Response rates were reported as the cumulative incidences of Complete Cytogenetic Response (CCyR), Major Molecular Response (MMR), Molecular Response with 4.0 (MR4.0) and 4.5 (MR4.5) log reduction. MMR was defined as BCR-ABL1/ABL1 (IS) ≤0.1%, MR4.0 defined as BCR-ABL1/ABL1 (IS) ≤0.01% and MR4.5 defined as BCR-ABL1/ABL1 (IS) ≤0.0032%. Additional comparisons between the two groups included Overall Survival (OS) calculated from the start date of the therapy to the date of death from any cause at any time or date of last follow-up, Event-Free Survival (EFS) to the date of any of the events while on study as defined in the IRIS study, Failure-Free Survival (FFS) was calculated from the start date of therapy to the dates of treatment discontinuation for any reason except of treatment-free remission, Transformation-Free Survival (TFS), to the date of transformation to accelerated or blast phases during study. Patients on low-dose Dasatinib with suboptimal response by European LeukemiaNet (ELN) 2013 criteria had the option to increase the dose to 100 mg/day. The median age was 47 years. By Sokal risk score, 66% patients had low-risk, 25% had intermediate-risk, and 9% had high-risk disease. The median follow-up time was 60 months.
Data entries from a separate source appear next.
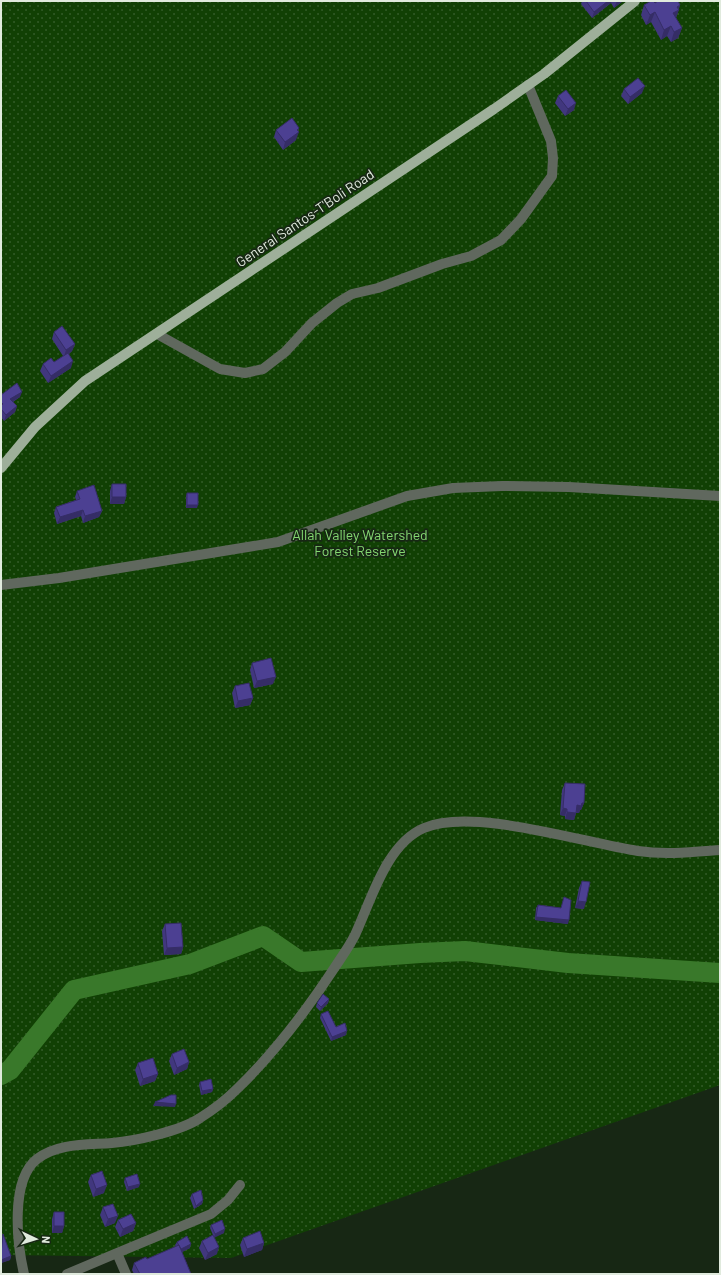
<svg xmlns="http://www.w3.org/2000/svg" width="721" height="1275" viewBox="0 0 721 1275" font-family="Barlow,sans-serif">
<defs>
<pattern id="park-dots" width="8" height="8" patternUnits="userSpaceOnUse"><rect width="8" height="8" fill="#114004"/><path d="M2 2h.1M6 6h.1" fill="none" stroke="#335c28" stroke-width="1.8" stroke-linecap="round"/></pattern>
</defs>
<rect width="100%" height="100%" fill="#172714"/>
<path fill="url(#park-dots)" d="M1,1H720V1085L231,1258L1,1255Z"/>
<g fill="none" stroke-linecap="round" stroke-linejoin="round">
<path stroke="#39782a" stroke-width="20" d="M1,1075L10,1070L74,990L190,964L263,936L301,962L420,953L465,951L568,963L720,973"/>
<path stroke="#60685e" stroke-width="10" d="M157,334L220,369L245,373L263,369L285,352L312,323L337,303L352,294L378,288L442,264L471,256L501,240L521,219L552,176L553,158L551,141L528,85
M1,585L59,578L278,542L407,496L453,488L502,486L569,487L720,496
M67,1274L117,1253
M126,1274L117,1253L211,1214L228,1200L240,1185"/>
<path stroke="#60685e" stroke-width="10" d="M24,1274C17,1244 10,1180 37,1159C58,1143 87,1145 112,1143C135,1141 181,1131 200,1118C213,1110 227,1099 238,1088C274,1053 309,1007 337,964C343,955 350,945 355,935C371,901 386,844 424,828C473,807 584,843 638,851C666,855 693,852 720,850"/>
<path stroke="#9eaf9a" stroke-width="10" d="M1,468L35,427L85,381L494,109L544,74L635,1"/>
</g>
<path fill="#41377e" d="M582,1H623L614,8L611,3L592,18L581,4Z
M658,1H679V3L680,5L676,18L682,28L678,38L671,42L667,36L661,40L651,22L646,25L641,15L644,5L655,3Z
M624,89L642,93L628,104L621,96Z
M558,96L574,110L565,116L555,103Z
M276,130L296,140L283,150L274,137Z
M54,332L75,344L72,351L69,354L71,368L48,383L40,371L43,364L54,362L63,356L52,339Z
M1,395L20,397L13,402L17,406L15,412L4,421L1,417Z
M112,484L126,497L124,504H110V491Z
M77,491L102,511L99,517L83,523L81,516L57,524L54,513L56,507L76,500L75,497Z
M187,493L197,508H186V496Z
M252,663L273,684L254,688L250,670Z
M235,686L253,698L250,705L235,708L232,693Z
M565,783L584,803L581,810H580L579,813H576L574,820L565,819V816L560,815L562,790Z
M582,881L584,909L575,908L579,888Z
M564,897L568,924L535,920L536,908L538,905L561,908Z
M165,924L183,947L181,954L164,955L162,931Z
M329,999L328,1003L320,1011L316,1007L317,1003Z
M321,1014L336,1027L346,1035L331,1041L320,1018Z
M172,1054L189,1062L187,1069L174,1075L169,1061Z
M138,1063L158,1074L155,1081L140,1086L135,1070Z
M200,1082L213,1089L212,1092L201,1095L199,1085Z
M91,1175L104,1193L93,1197L88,1182Z
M125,1178L139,1187L127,1191L124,1182Z
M192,1194L203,1200L202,1204L194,1209L190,1198Z
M103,1207L115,1223L105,1227L100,1215Z
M54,1212L64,1226L62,1233H52V1219Z
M118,1220L136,1223L133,1231L120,1237L115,1227Z
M211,1225L224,1233L214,1237L217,1254L205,1260L199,1248L202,1241L213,1235L210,1228Z
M3,1234L11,1256L10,1260L1,1263V1246L2,1237Z
M243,1238L264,1243L262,1250L244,1257L240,1245Z
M177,1242L190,1248L182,1252L191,1274H134L132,1270L134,1263L147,1259L176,1247L175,1245Z"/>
<path fill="#352d66" d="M608,1H612L611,3L592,18L594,12Z
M617,1H623L614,8Z
M677,1H679L677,7L680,5L678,10H679L675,20L670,23Z
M655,12L651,22L646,25L650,15Z
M671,26L667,36L661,40L664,30Z
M682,28L678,38L671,42L674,32Z
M645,86L642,93L628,104L630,97Z
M576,103L574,110L565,116L568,109Z
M299,128L297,134L299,132L296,140L283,150L285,142Z
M75,344L72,351L64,357L66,350Z
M73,361L71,368L48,383L51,376Z
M22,392L20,397L8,404L10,399Z
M17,406L15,412L4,421L6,415Z
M112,497H126L124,504H110Z
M187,505H198L197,508H186Z
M83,510L81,516L57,524L60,517Z
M102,511L99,517L83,523L85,516Z
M276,677L273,684L254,688L257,681Z
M253,698L250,705L235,708L238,701Z
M582,803H584L581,810H580L579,813L574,812L577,805Z
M563,808L567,809L565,816L560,815Z
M567,812L576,813L574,820L565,819Z
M578,901L586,902L584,909L575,908Z
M536,917L569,920L568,924L535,920Z
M183,947L181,954L164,955L167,948Z
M329,999L328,1003L320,1011L321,1007Z
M347,1031L346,1035L331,1041L332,1037Z
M189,1062L187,1069L174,1075L177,1068Z
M158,1074L155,1081L140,1086L143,1079Z
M213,1089L212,1092L201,1095L202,1091Z
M155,1102L176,1104L175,1107L153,1106Z
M140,1184L139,1187L127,1191L128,1187Z
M107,1185L104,1193L93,1197L96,1189Z
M203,1200L202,1204L194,1209L196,1206Z
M118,1216L115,1223L105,1227L108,1219Z
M136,1223L133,1231L120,1237L123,1229Z
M54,1226H64L62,1233H52Z
M225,1229L224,1233L214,1238L215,1234Z
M264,1243L262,1250L244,1257L247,1249Z
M191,1244L190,1248L180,1253L181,1249Z
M219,1247L217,1254L205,1260L208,1253Z
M11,1256L10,1260L1,1263V1260Z"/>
<path fill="#4c4092" stroke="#352d66" d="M586,1H608L594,12Z
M651,1H653L655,3L658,1H678L680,5L677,7L679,10L673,13L682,28L674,32L671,26L664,30L655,12L650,15L644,5Z
M638,78L645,86L630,97L624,89Z
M566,90L576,103L568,109L558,96Z
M292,118L299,128L297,130L299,132L285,142L276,130Z
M62,326L75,344L66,350L54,332Z
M68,353L73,361L51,376L43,364L51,358L54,362Z
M17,383L22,392L10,399L17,406L6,415L1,409V405L3,404L1,402V395Z
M112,484H126V497H112Z
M94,485L102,511L85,516L83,510L60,517L56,507L80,499L77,491Z
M187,493H198V505H187Z
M271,658L276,677L257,681L252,663Z
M249,683L253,698L238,701L235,686Z
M565,783L585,784L584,803H582L581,806L577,805L576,813L567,812V809L563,808Z
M582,881L590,882L586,902L578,901Z
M564,897L571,900L569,920L536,917L538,905L561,908Z
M181,923L183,947L167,948L165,924Z
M323,994L329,999L321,1007L317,1003Z
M328,1011L336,1027L345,1023L347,1031L332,1037L321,1014Z
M184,1049L189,1062L177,1068L172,1054Z
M153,1058L158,1074L143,1079L138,1063Z
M211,1079L213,1089L202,1091L200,1082Z
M171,1095H176V1104L155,1102Z
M102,1171L107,1185L96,1189L91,1175Z
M137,1174L140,1184L128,1187L125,1178Z
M201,1190L203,1200L196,1206L192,1194Z
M113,1204L118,1216L108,1219L103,1207Z
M54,1212H64V1226H54Z
M131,1214L136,1223L123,1229L118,1220Z
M222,1220L225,1229L215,1234L211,1225Z
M260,1231L264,1243L247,1249L243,1238Z
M3,1234L11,1256L1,1260V1254Z
M213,1235L219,1247L208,1253L202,1241Z
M187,1236L191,1244L181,1249L177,1242Z
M179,1245L191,1274H140L134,1263L146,1257L147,1259Z"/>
<g text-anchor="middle" stroke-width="3.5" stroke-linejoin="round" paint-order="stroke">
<g font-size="14" fill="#e0eadd" stroke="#172714">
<text transform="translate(305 218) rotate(-34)" y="5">General Santos-T'Boli Road</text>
</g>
<g font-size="14" fill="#84d771" stroke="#172714">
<text x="360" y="540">Allah Valley Watershed<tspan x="360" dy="16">Forest Reserve</tspan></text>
</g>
</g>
<rect width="721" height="1275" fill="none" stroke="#e0eadd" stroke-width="4"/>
<g transform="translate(36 1239) rotate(94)" stroke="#172714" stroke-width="3" paint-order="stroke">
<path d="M0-3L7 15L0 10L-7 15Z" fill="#e0eadd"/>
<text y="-6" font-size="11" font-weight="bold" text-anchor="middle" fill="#e0eadd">N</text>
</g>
</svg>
The 3-year MMR rates were 92% and 84% for low-dose and standard-dose Dasatinib, respectively (P=0.23). Dasatinib 50 mg/day induced higher cumulative incidence of MR4.0 (77% versus 66%; P=0.04) and MR4.5 (77% vs. 62%; P=0.02) at 3 years. The 4-year FFS, EFS and OS rates were 89% versus 77% (P=0.04), 95% versus 92% (P=0.06), and 97% versus 96% (P=0.78) with low-dose and standard-dose Dasatinib, respectively. The incidence of any grade pleural effusion was 5% with Dasatinib 50 mg/day compared to 21% with Dasatinib 100 mg/day.

It was concluded that Dasatinib 50mg daily is a new, cost-effective therapeutic option for frontline therapy in CML-CP and is at least as effective as Dasatinib 100 mg/day, with a better safety profile.

Low-dose dasatinib 50 mg/day versus standard-dose dasatinib 100 mg/day as frontline therapy in chronic myeloid leukemia in chronic phase: A propensity score analysis. Jabbour E, Sasaki K, Haddad FG, et al. Am J Hematol. 2022;97:1413-1418.